Elaborating on what he meant by "cultural issues," Westcott added: "We can lecture about lesbian, gays and bisexuals until the cows come home. And it will have a wholly counterproductive effect on our usefulness in Africa. We need to focus on fundamental values."
The debate in the EU capital focused on Europe's waning foreign policy clout.
But Westcott, who was appointed to the post in 2011, said the EU still has a "tremendous influence in Africa. We remain the biggest trading partner. We remain the biggest [aid] donor by far."
He indicated that African countries' co-operation with the International Criminal Court (ICC) is another area where the EU has held back on criticism because it does more harm than good.
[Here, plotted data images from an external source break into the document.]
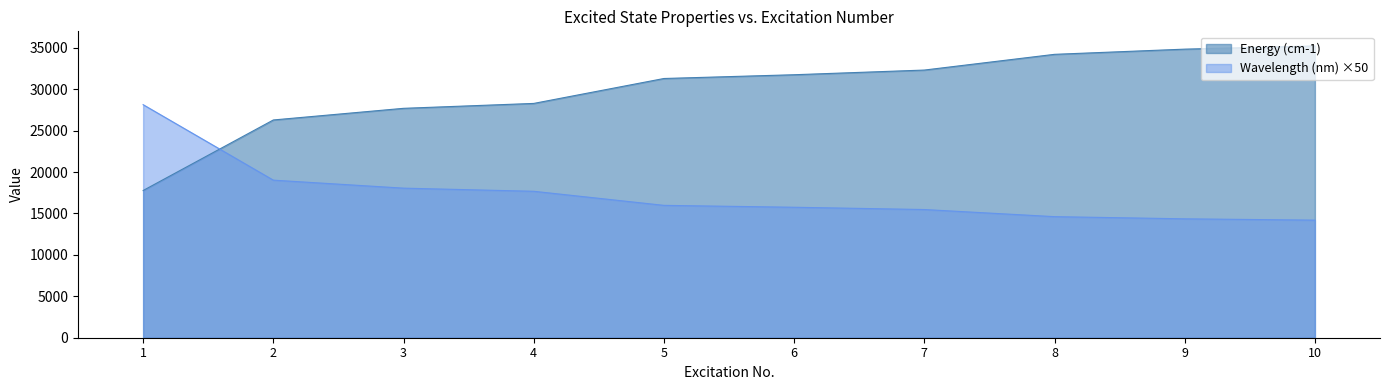

What is the average value of the Energy (cm-1) series?

29965.2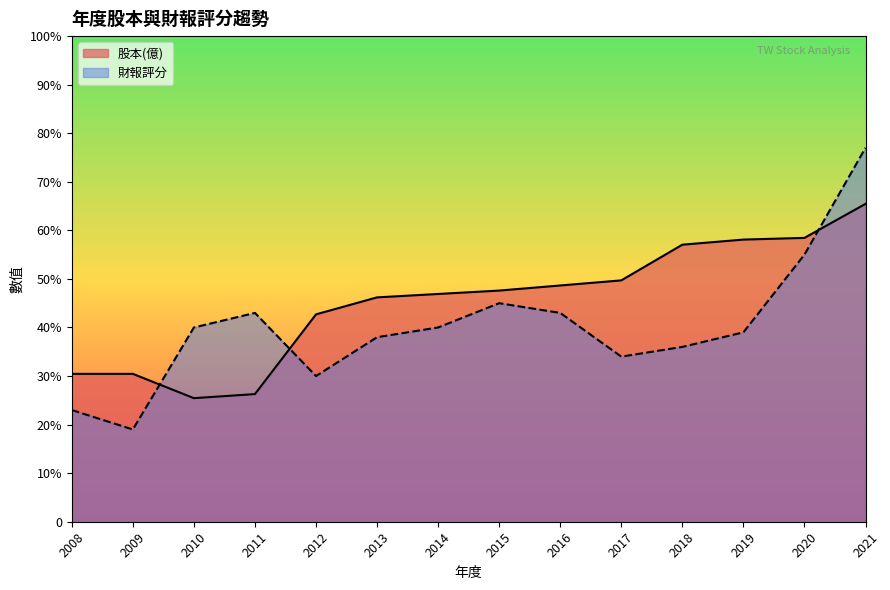

Does the chart have visible grid lines?

No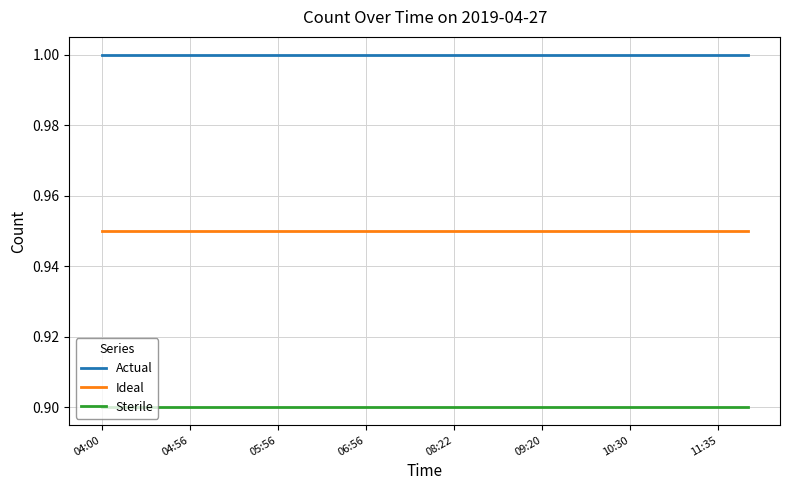

What is the maximum value shown in the chart?

1.0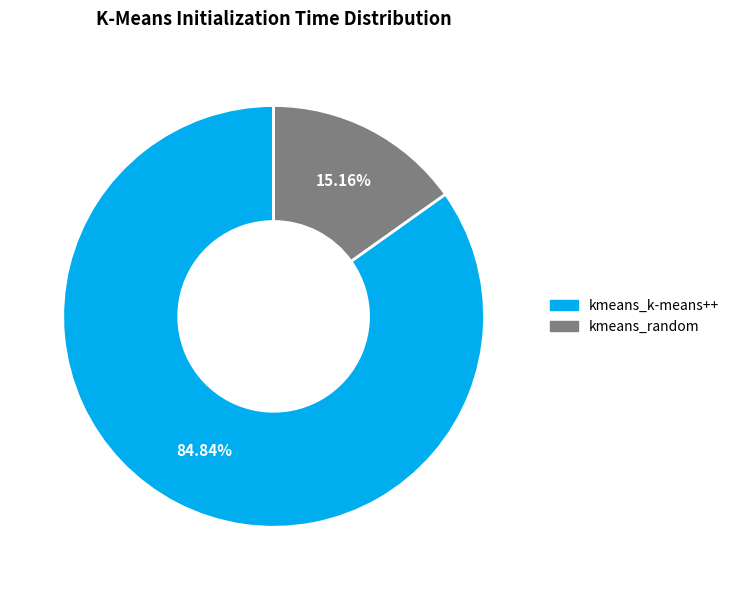

Does any single category account for the majority?

Yes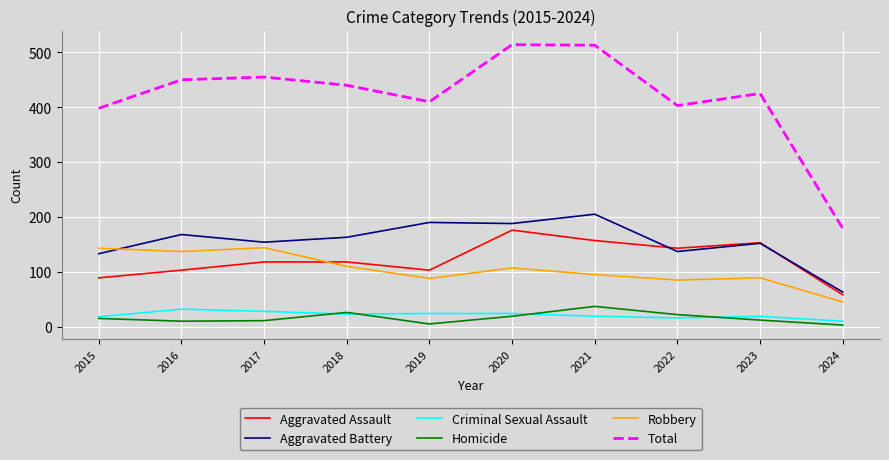

Is this an area chart (filled region under the line)?

No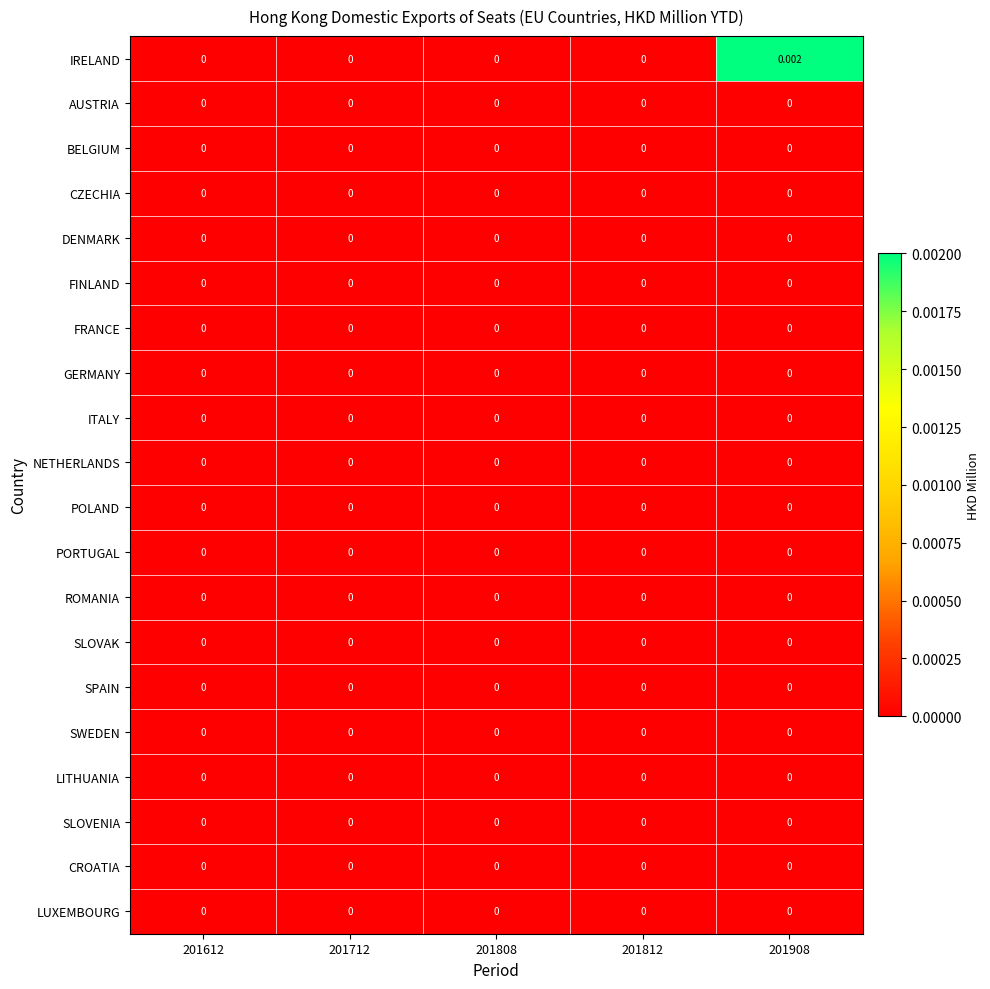

Which series has the largest total across all categories?

IRELAND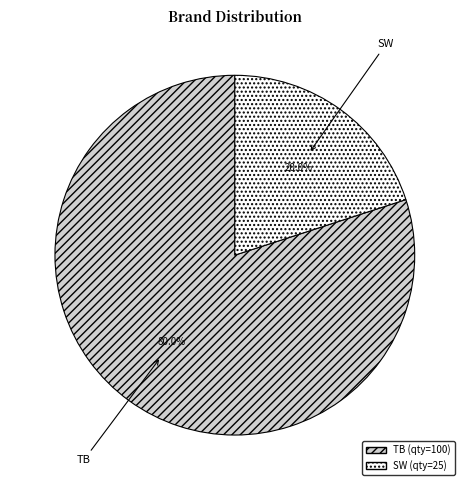

To the nearest percent, what portion does SW represent?

20%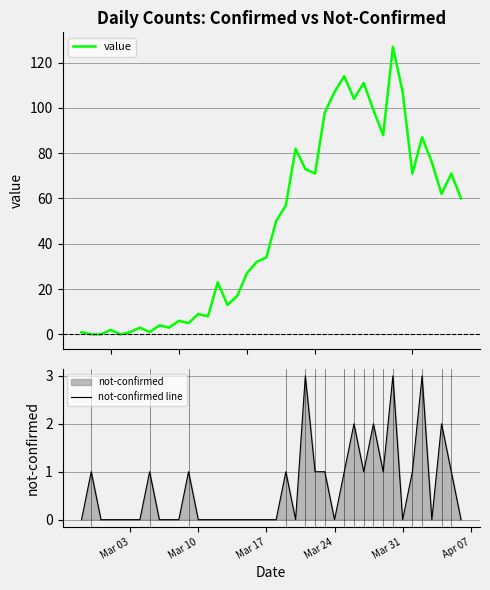

What is the maximum value for value?

127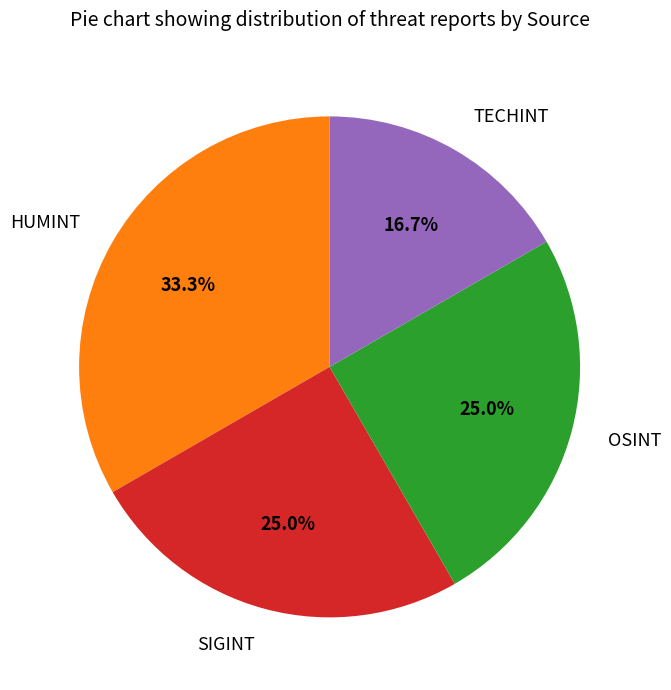

The TECHINT slice represents 8% of the pie. True or false?

False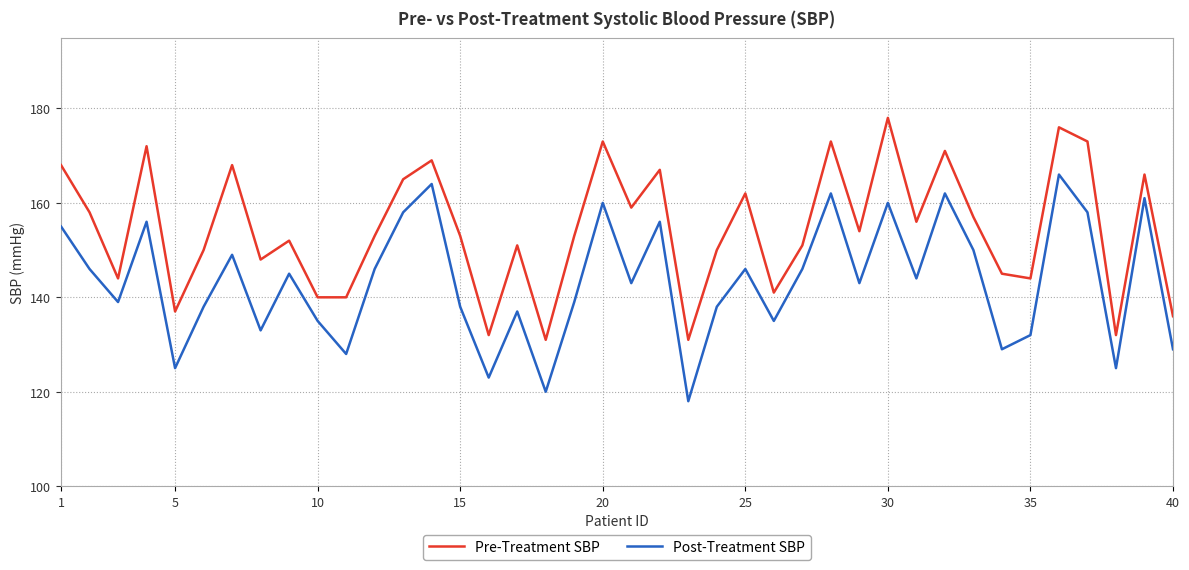

Which series has the largest total across all categories?

Pre-Treatment SBP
"On the argument over the ICC, for example, we have recently been very quiet because it is Africans who will make up their minds on this. This is not for us to tell them," he said.
Meanwhile, Westcott's line runs contrary to the EU's overall foreign policy line on the rights of gays and lesbians in partner countries.
In June this year, EU foreign ministers agreed a set of guidelines to "actively promote and protect" the rights of sexual minorities.
The 20-page paper "reaffirms that cultural, traditional or religious values cannot be invoked to justify any form of discrimination, including discrimination against LGBTI [lesbian, gay, bisexual, trans and intersex] persons."
Amid Westcott's remark on "fundamental rights," article 21 of the EU's Charter of Fundamental Rights also prohibits "discrimination based on … sexual orientation."
According to the British-based NGO Amnesty International, same sex acts are illegal in almost 40 out of 54 African countries.
Gay people are also at risk of violence, with Eric Ohena Lembembe, a gay rights campaigner, murdered at his home in Cameroon in June.